Oats (ZO) have just put in the biggest rally since early 2014, which is when the former uptrend ended.
Following an extended downtrend, prior rallies can be used to gauge when something has changed. Over the last two years, rallies within the downtrend were 17.29% to 20.54% (on a closing basis). The October rally has seen the price jump 26.38% on a closing basis. The rally has eclipsed the April and June highs, signalling the long-term bottom in oats may be in place.

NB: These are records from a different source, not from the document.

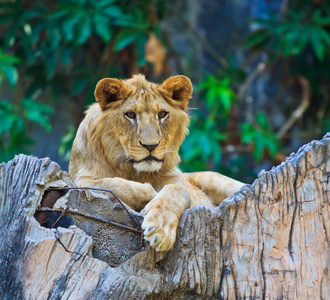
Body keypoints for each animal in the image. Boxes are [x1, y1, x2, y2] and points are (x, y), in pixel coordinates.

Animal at [69, 74, 245, 252]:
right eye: (130, 115)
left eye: (162, 114)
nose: (150, 145)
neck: (134, 171)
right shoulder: (79, 179)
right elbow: (111, 184)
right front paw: (151, 192)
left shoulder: (176, 182)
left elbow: (176, 192)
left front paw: (159, 229)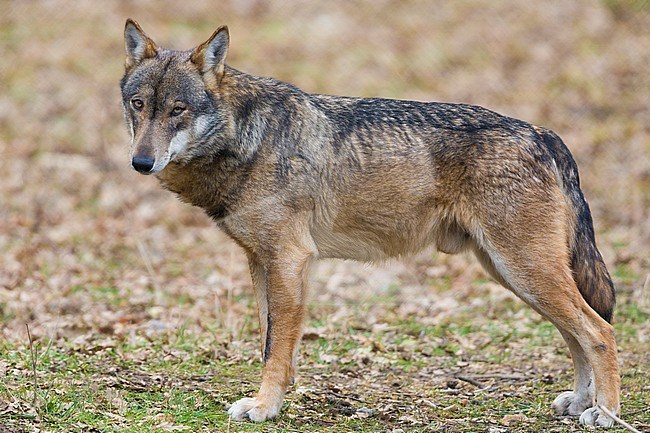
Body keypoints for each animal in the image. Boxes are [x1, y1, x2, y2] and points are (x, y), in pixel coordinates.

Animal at [120, 20, 616, 426]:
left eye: (178, 110)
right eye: (138, 105)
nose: (141, 163)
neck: (247, 138)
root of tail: (543, 135)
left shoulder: (290, 259)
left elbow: (275, 346)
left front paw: (264, 406)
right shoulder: (262, 262)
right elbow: (273, 342)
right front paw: (277, 398)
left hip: (525, 272)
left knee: (600, 331)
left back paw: (605, 413)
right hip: (514, 275)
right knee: (577, 333)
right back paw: (579, 402)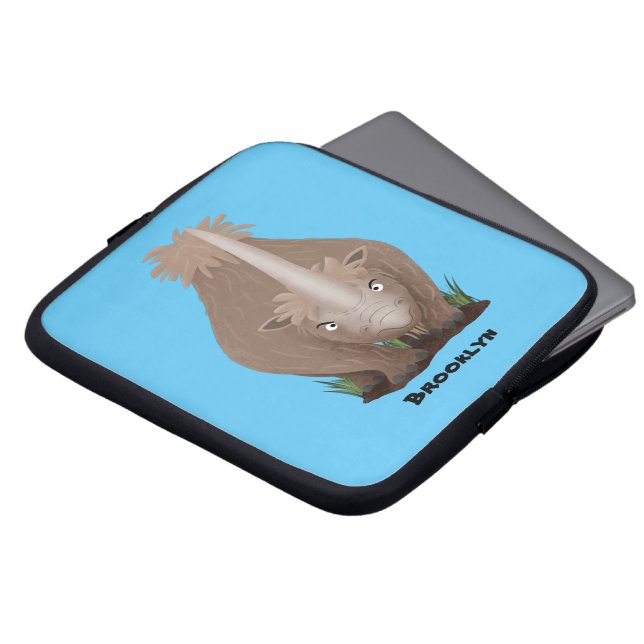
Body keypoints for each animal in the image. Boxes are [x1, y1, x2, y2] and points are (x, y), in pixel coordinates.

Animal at [144, 215, 466, 396]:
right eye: (329, 325)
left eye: (376, 285)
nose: (395, 319)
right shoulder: (280, 344)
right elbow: (342, 354)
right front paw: (409, 366)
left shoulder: (370, 253)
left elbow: (415, 277)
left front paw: (449, 322)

Buying after the price has already run this far isn't a prudent trade though. Prices always move in oscillating waves, so a better buy point will come on a pullback. If this is a first wave higher in an uptrend, then it will typically be followed by a deep retracement of approximately 70% of the advance. That would indicate a buy price around the 185 region. If the price pulls back and consolidates in that region, then buy a breakout above the consolidation with a stop loss below the consolidation. Alternatively, if just putting out a buy order in the 185 region, then a stop loss would need to be down around the former low of 171, which is much more risk on the trade.
185 may seem like a ways off right now, but trading is just as much about learning to sit on one's hands as it is about making trades.
Figure 1. Oats Continuous Daily Chart
If the pullback develops, then the price is expected to move back above 220, and over the longer-term could trade above 300. Oats traded nearly entirely above 300 from 2011 through to the end of 2014.